§ **DIRECTIONS FOR THIS TASK**: List every line in the items below that contains the word "puede".
· · · · ·
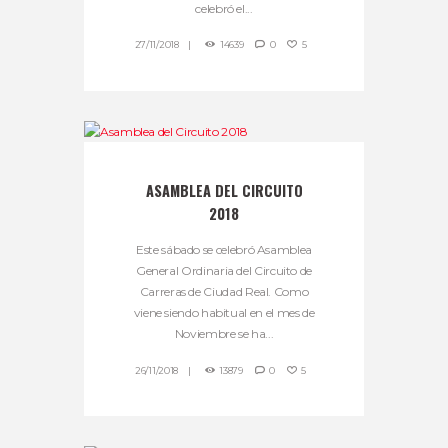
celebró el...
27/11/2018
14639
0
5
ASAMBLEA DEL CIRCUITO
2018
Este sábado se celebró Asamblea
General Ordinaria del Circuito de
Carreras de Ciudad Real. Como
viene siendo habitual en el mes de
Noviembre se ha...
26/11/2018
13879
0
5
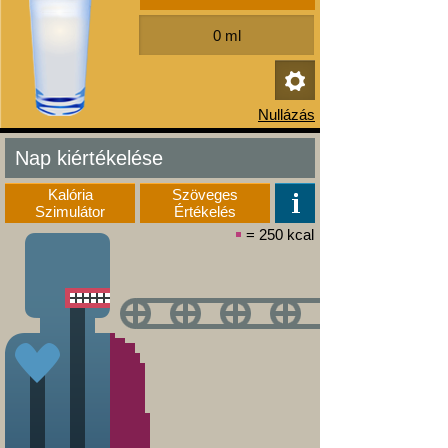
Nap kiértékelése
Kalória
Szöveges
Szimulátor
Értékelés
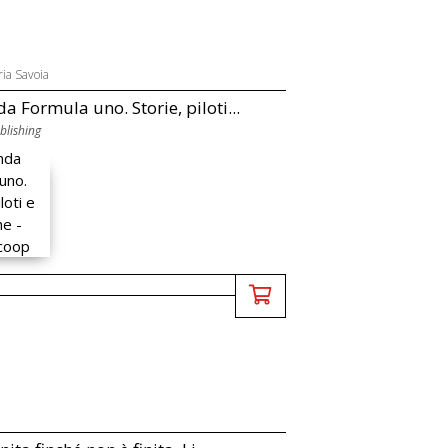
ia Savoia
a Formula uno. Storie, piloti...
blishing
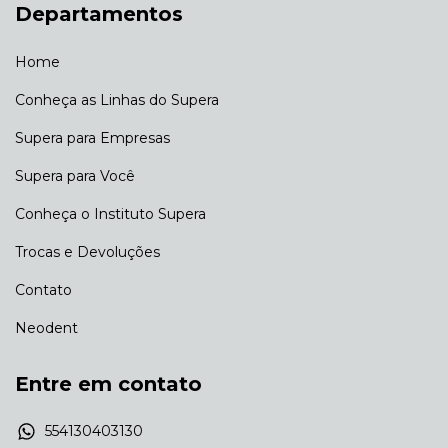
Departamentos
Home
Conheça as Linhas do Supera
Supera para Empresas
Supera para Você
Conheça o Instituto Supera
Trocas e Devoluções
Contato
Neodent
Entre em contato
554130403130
· · · · ·
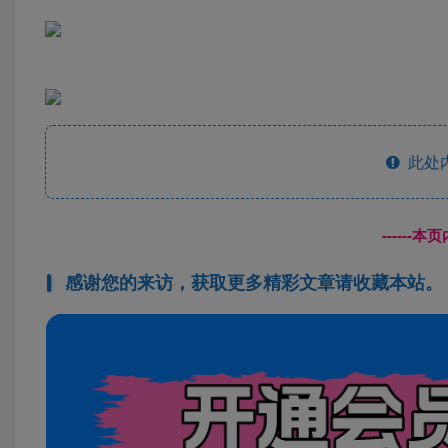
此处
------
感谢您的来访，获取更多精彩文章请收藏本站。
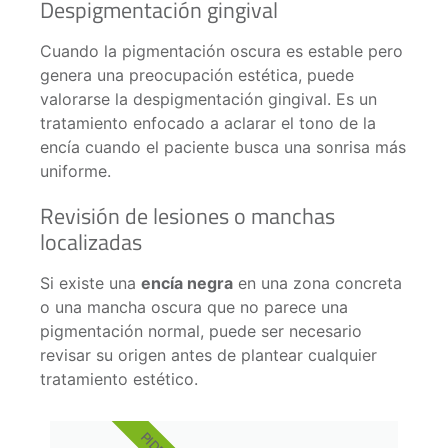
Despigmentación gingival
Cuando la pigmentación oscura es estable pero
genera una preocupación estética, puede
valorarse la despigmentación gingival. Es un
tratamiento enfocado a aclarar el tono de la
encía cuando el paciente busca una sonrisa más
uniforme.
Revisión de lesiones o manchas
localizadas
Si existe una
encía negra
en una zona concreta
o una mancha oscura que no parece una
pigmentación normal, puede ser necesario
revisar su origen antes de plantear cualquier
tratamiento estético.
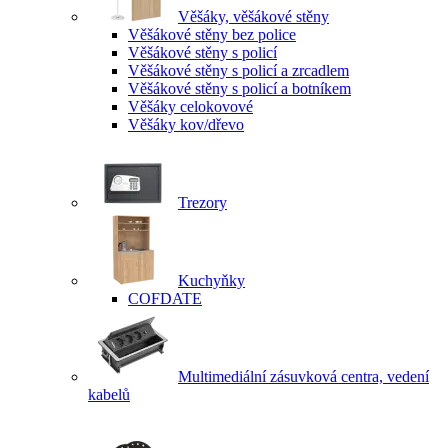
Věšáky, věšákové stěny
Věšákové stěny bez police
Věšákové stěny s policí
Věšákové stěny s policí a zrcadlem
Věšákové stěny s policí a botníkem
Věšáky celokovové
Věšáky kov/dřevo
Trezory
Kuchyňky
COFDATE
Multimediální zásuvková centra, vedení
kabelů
· · · · ·
§ **WRITTEN ANSWER**:
genera una preocupación estética, puede
pigmentación normal, puede ser necesario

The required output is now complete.